___ Records for this exercise ___

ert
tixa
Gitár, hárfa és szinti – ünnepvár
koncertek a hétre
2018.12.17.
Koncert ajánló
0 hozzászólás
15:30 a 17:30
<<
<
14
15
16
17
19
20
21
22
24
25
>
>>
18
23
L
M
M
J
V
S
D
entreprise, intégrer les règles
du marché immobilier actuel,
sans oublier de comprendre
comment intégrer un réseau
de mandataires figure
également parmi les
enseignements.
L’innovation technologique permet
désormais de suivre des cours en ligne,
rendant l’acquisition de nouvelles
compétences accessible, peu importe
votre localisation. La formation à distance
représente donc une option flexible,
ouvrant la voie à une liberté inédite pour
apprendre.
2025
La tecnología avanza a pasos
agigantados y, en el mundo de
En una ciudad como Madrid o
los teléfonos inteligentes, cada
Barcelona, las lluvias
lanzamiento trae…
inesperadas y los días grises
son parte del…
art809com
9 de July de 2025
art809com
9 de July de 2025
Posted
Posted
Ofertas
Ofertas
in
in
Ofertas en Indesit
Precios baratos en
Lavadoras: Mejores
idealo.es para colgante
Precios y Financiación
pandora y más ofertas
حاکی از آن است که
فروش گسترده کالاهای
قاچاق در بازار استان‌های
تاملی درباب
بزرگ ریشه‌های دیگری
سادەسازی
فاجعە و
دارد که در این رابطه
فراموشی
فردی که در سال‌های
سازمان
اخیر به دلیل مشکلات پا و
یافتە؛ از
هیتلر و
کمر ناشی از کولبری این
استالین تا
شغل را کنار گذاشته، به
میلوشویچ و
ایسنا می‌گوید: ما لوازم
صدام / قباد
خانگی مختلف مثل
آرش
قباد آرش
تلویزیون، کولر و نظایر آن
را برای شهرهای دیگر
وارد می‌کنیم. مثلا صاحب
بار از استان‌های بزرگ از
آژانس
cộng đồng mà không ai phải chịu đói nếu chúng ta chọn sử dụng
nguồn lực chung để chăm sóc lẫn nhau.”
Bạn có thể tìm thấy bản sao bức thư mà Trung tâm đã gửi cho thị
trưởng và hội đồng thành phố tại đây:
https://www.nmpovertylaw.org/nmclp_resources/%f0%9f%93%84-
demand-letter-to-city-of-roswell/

___

# Exercise brief:
Please output every line of the records above as a JSON list of strings, with one string per line and blank lines left out.

# Output for this exercise:
[
  "ert",
  "tixa",
  "Gitár, hárfa és szinti – ünnepvár",
  "koncertek a hétre",
  "2018.12.17.",
  "Koncert ajánló",
  "0 hozzászólás",
  "15:30 a 17:30",
  "<<",
  "<",
  "14",
  "15",
  "16",
  "17",
  "19",
  "20",
  "21",
  "22",
  "24",
  "25",
  ">",
  ">>",
  "18",
  "23",
  "L",
  "M",
  "M",
  "J",
  "V",
  "S",
  "D",
  "entreprise, intégrer les règles",
  "du marché immobilier actuel,",
  "sans oublier de comprendre",
  "comment intégrer un réseau",
  "de mandataires figure",
  "également parmi les",
  "enseignements.",
  "L’innovation technologique permet",
  "désormais de suivre des cours en ligne,",
  "rendant l’acquisition de nouvelles",
  "compétences accessible, peu importe",
  "votre localisation. La formation à distance",
  "représente donc une option flexible,",
  "ouvrant la voie à une liberté inédite pour",
  "apprendre.",
  "2025",
  "La tecnología avanza a pasos",
  "agigantados y, en el mundo de",
  "En una ciudad como Madrid o",
  "los teléfonos inteligentes, cada",
  "Barcelona, las lluvias",
  "lanzamiento trae…",
  "inesperadas y los días grises",
  "son parte del…",
  "art809com",
  "9 de July de 2025",
  "art809com",
  "9 de July de 2025",
  "Posted",
  "Posted",
  "Ofertas",
  "Ofertas",
  "in",
  "in",
  "Ofertas en Indesit",
  "Precios baratos en",
  "Lavadoras: Mejores",
  "idealo.es para colgante",
  "Precios y Financiación",
  "pandora y más ofertas",
  "حاکی از آن است که",
  "فروش گسترده کالاهای",
  "قاچاق در بازار استان‌های",
  "تاملی درباب",
  "بزرگ ریشه‌های دیگری",
  "سادەسازی",
  "فاجعە و",
  "دارد که در این رابطه",
  "فراموشی",
  "فردی که در سال‌های",
  "سازمان",
  "اخیر به دلیل مشکلات پا و",
  "یافتە؛ از",
  "هیتلر و",
  "کمر ناشی از کولبری این",
  "استالین تا",
  "شغل را کنار گذاشته، به",
  "میلوشویچ و",
  "ایسنا می‌گوید: ما لوازم",
  "صدام / قباد",
  "خانگی مختلف مثل",
  "آرش",
  "قباد آرش",
  "تلویزیون، کولر و نظایر آن",
  "را برای شهرهای دیگر",
  "وارد می‌کنیم. مثلا صاحب",
  "بار از استان‌های بزرگ از",
  "آژانس",
  "cộng đồng mà không ai phải chịu đói nếu chúng ta chọn sử dụng",
  "nguồn lực chung để chăm sóc lẫn nhau.”",
  "Bạn có thể tìm thấy bản sao bức thư mà Trung tâm đã gửi cho thị",
  "trưởng và hội đồng thành phố tại đây:",
  "https://www.nmpovertylaw.org/nmclp_resources/%f0%9f%93%84-",
  "demand-letter-to-city-of-roswell/"
]